(MATERIALS PROVIDED):
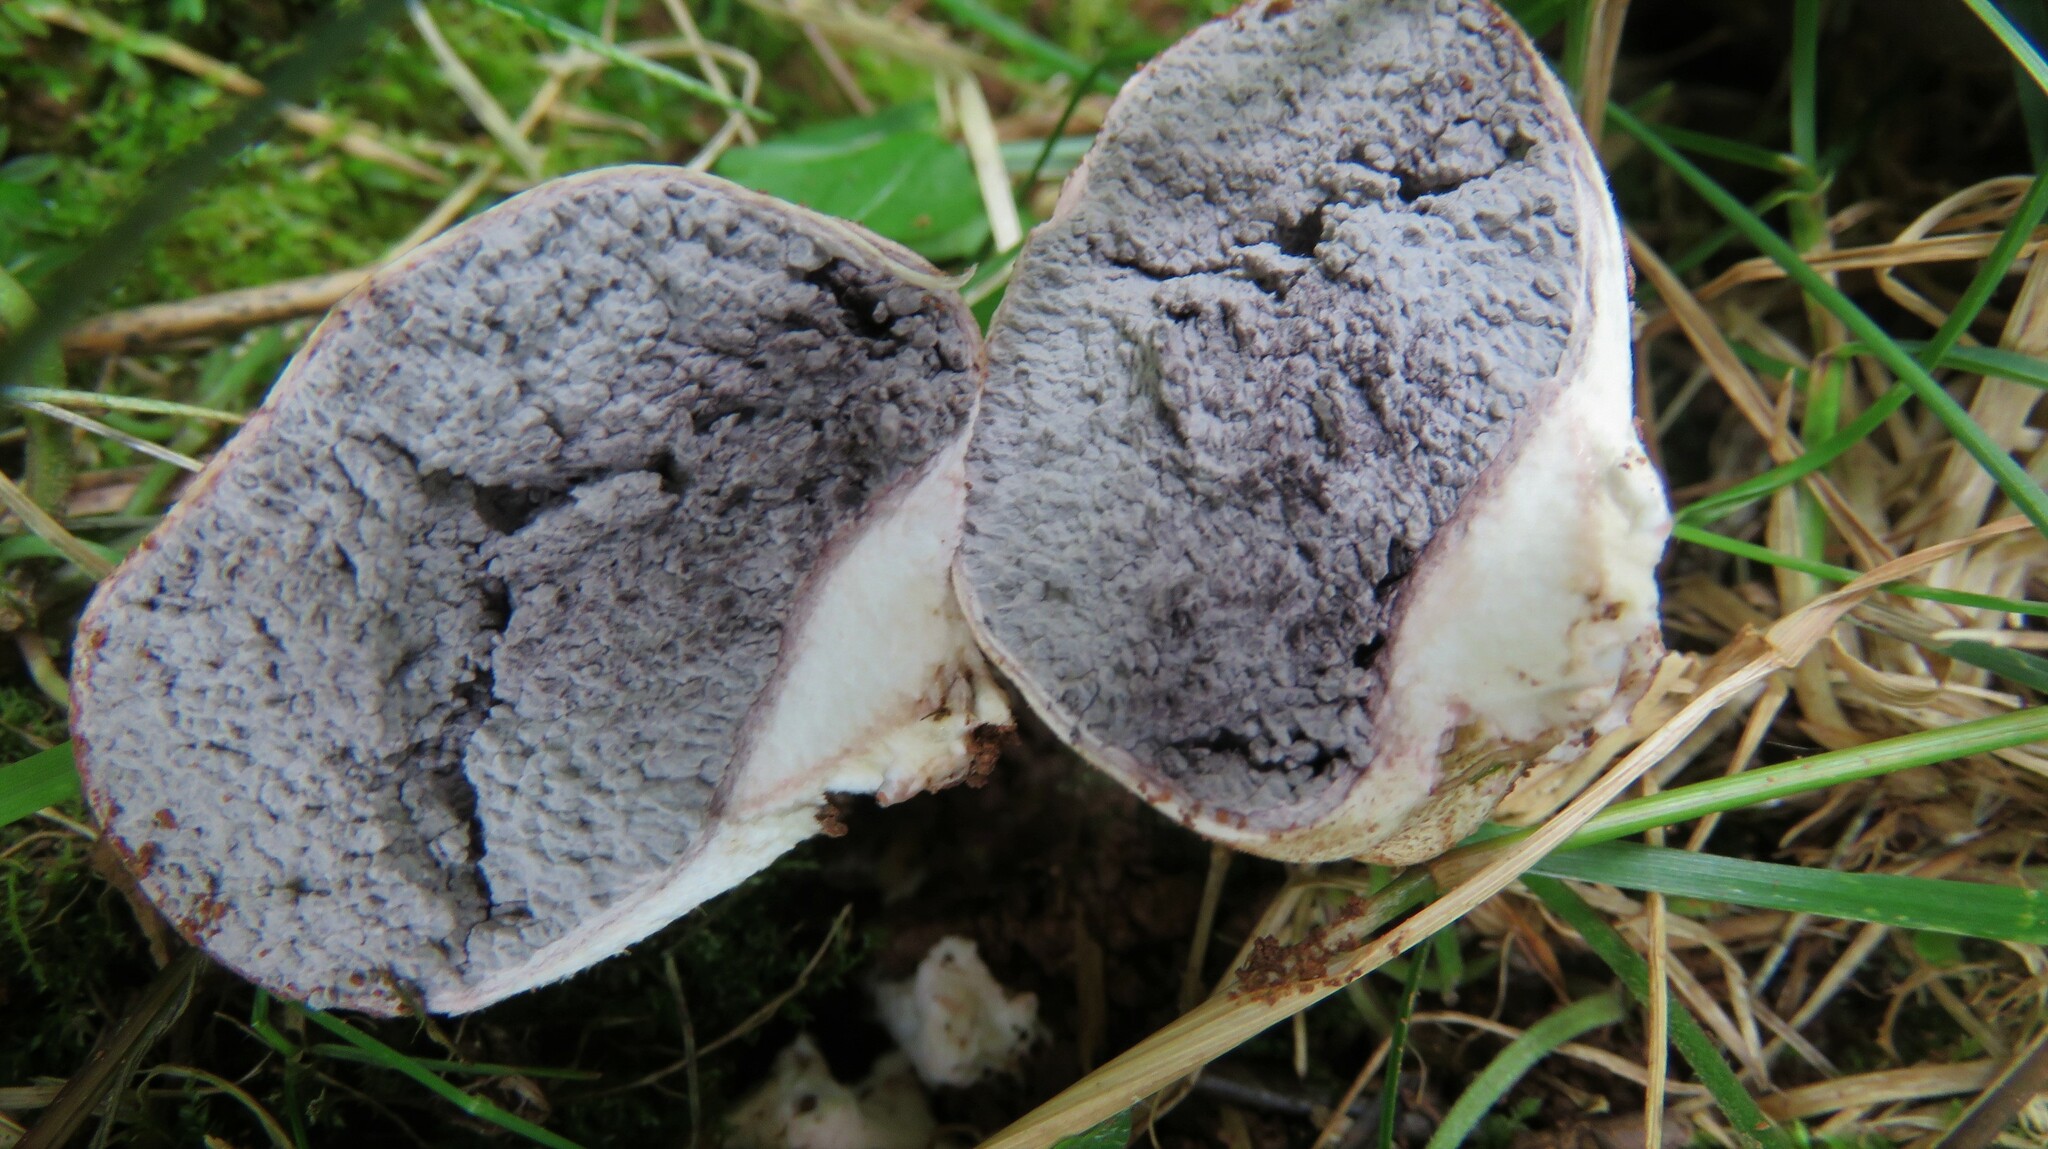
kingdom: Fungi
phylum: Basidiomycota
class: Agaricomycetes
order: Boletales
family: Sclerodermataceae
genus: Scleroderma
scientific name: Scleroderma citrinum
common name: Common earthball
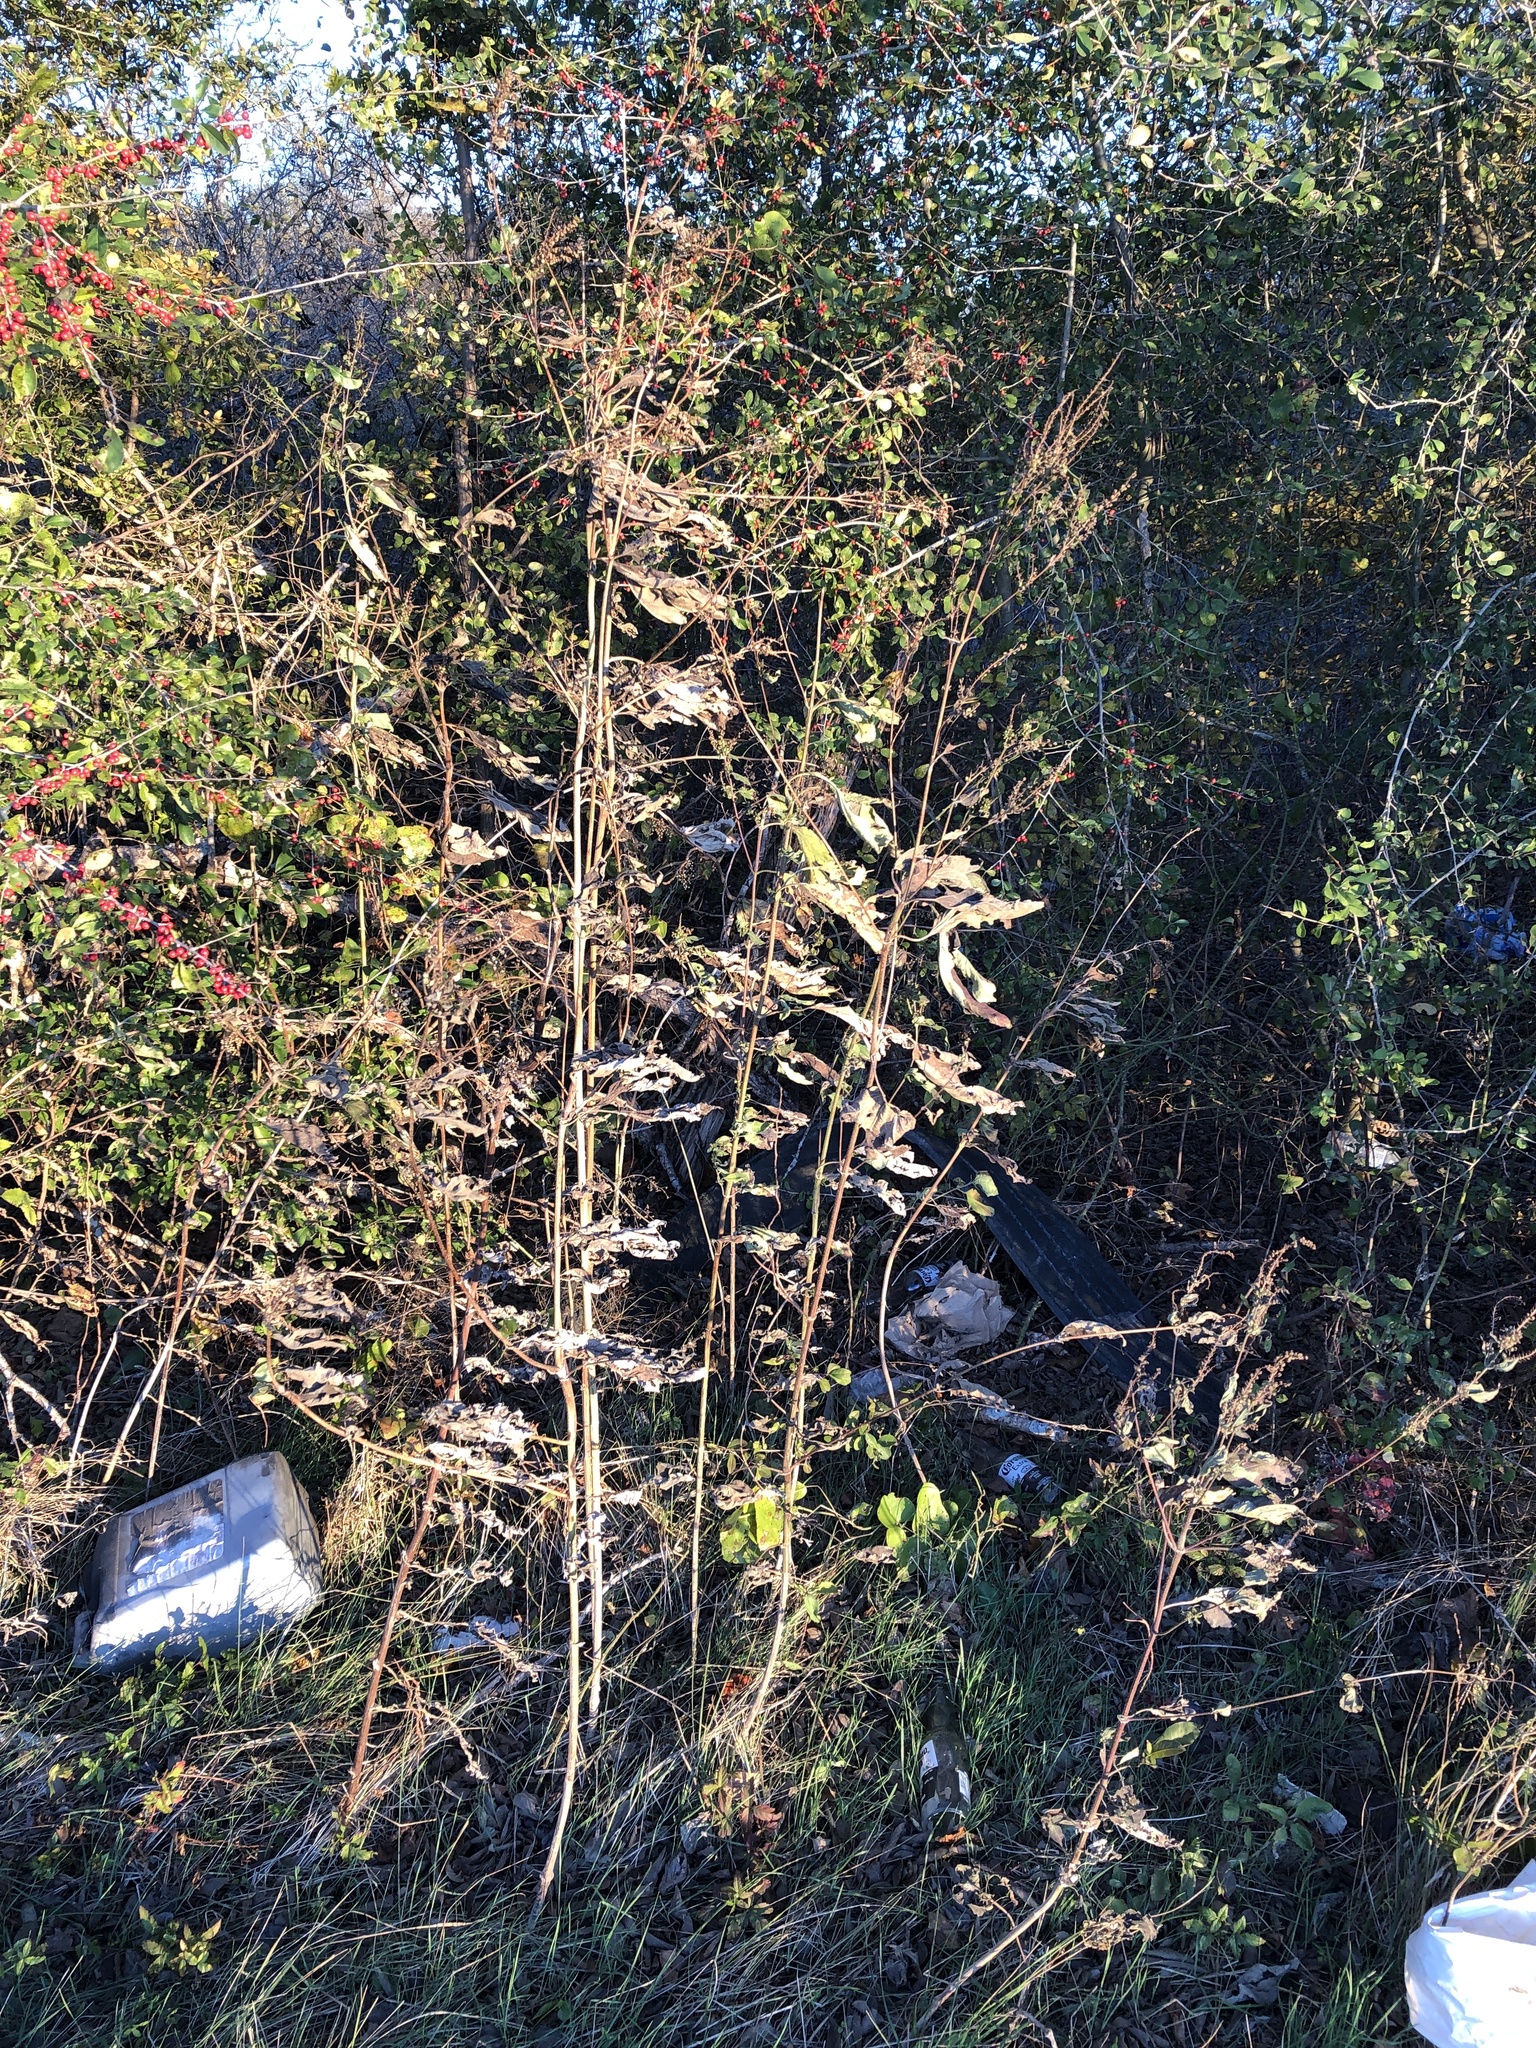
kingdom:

* * *

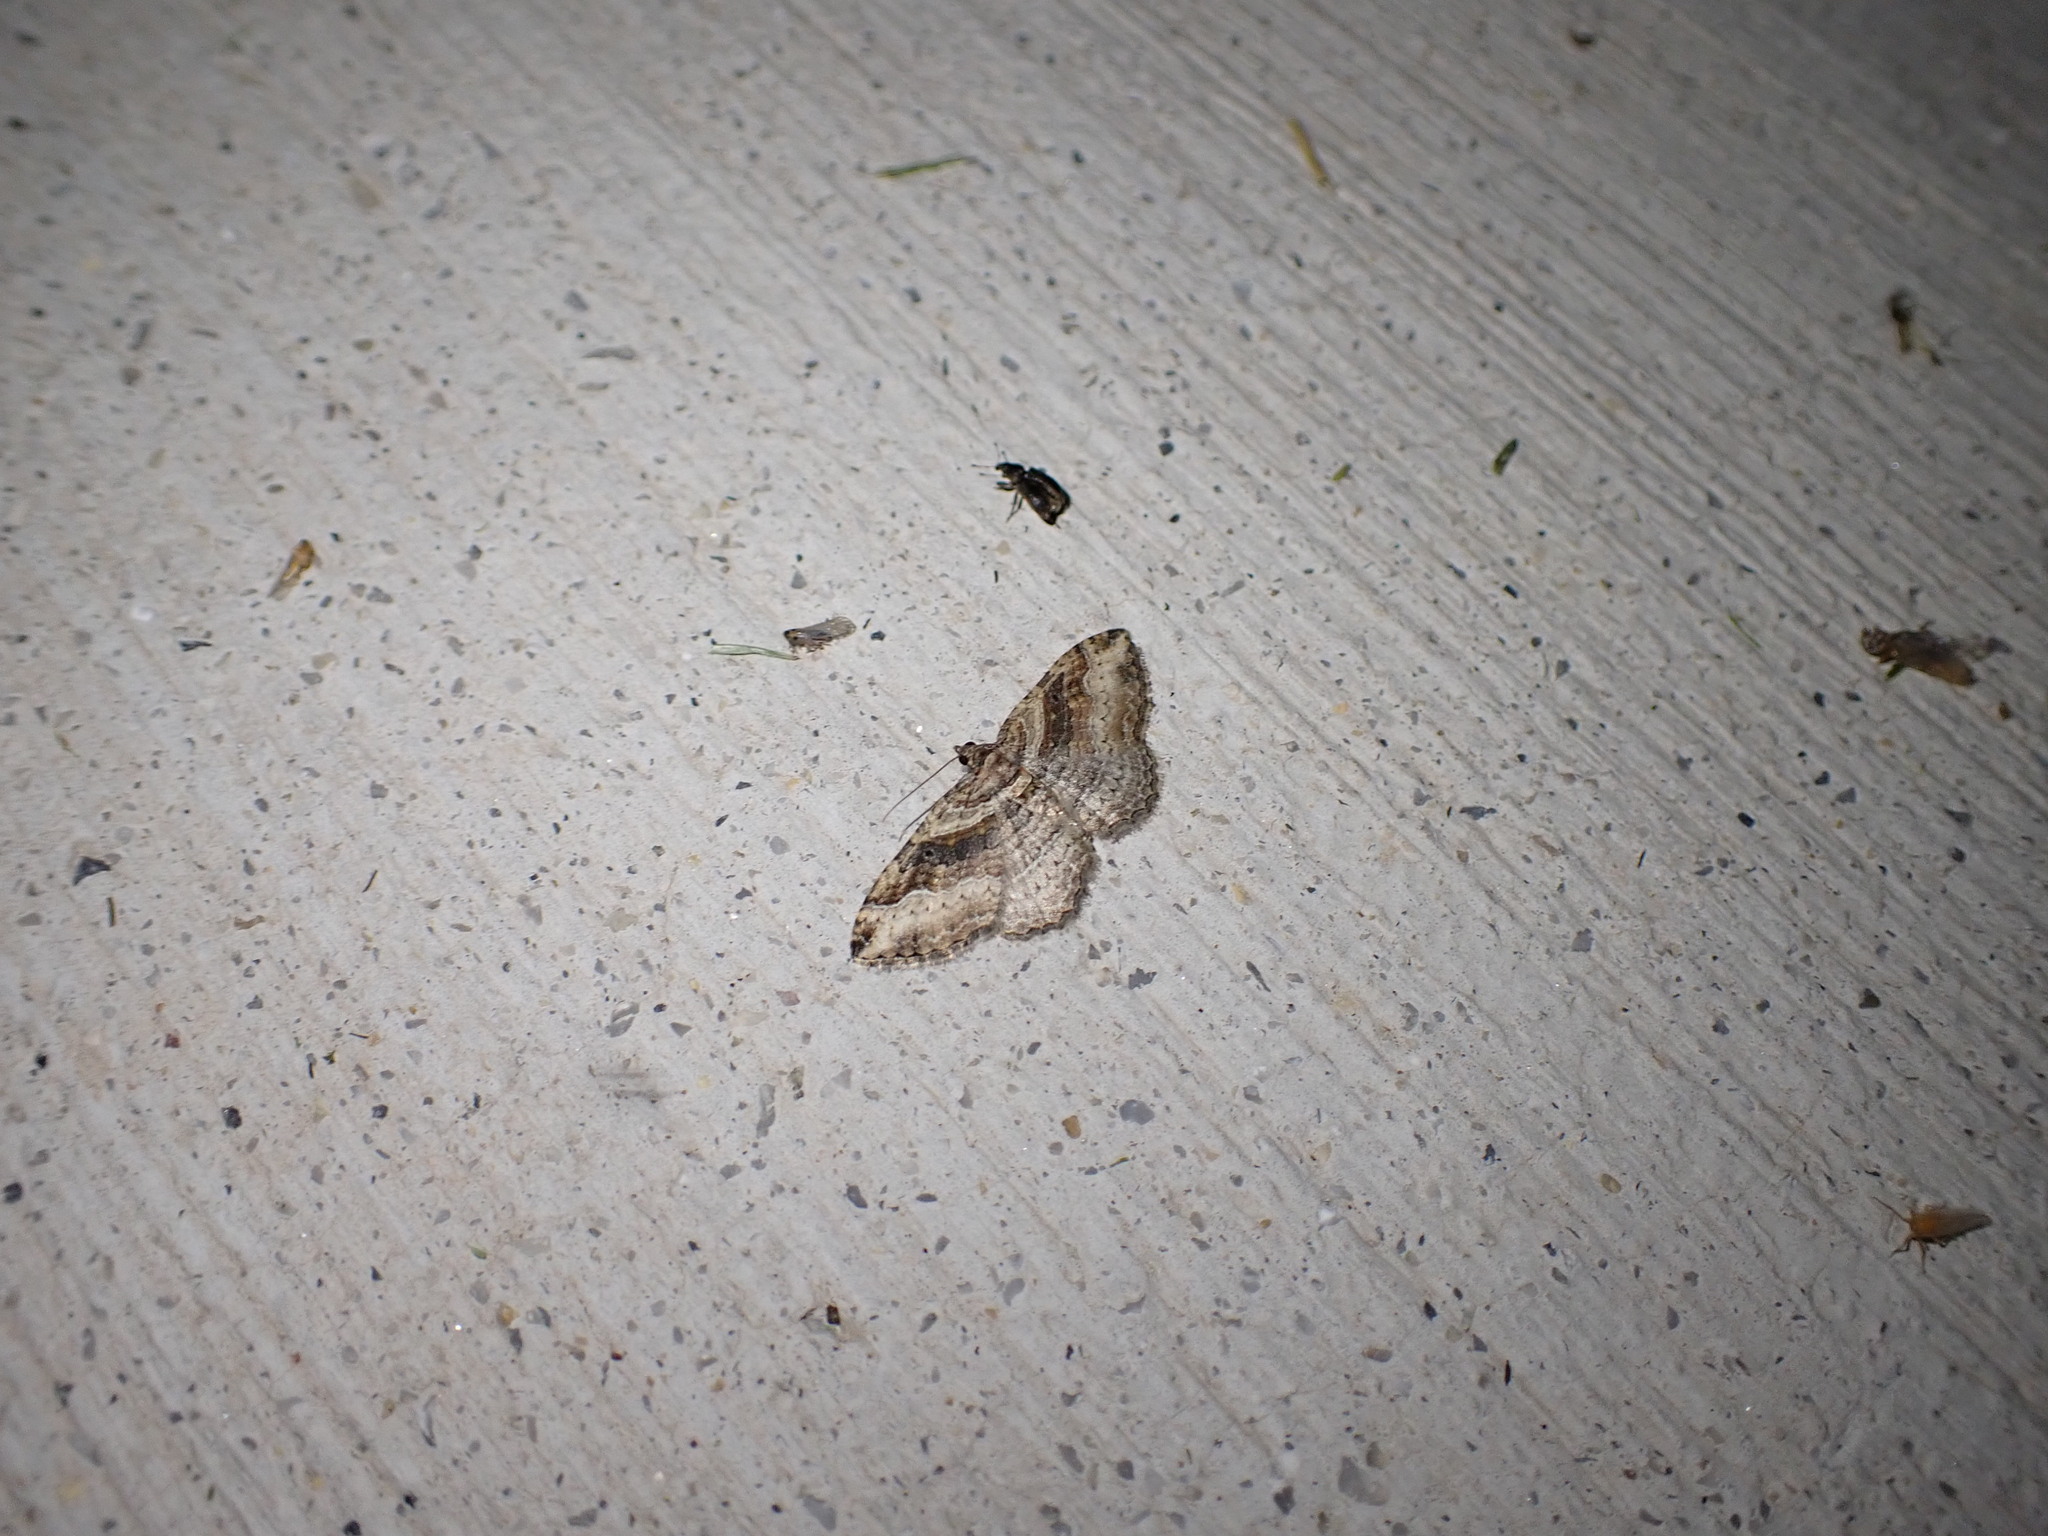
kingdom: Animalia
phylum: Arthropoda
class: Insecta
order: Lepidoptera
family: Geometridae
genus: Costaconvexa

(TASK): Please return everything from the line containing "class: Agaricomycetes" down to the line containing "common name: Common earthball", both ends included, copied character for character.

(WRITTEN ANSWER):
class: Agaricomycetes
order: Boletales
family: Sclerodermataceae
genus: Scleroderma
scientific name: Scleroderma citrinum
common name: Common earthball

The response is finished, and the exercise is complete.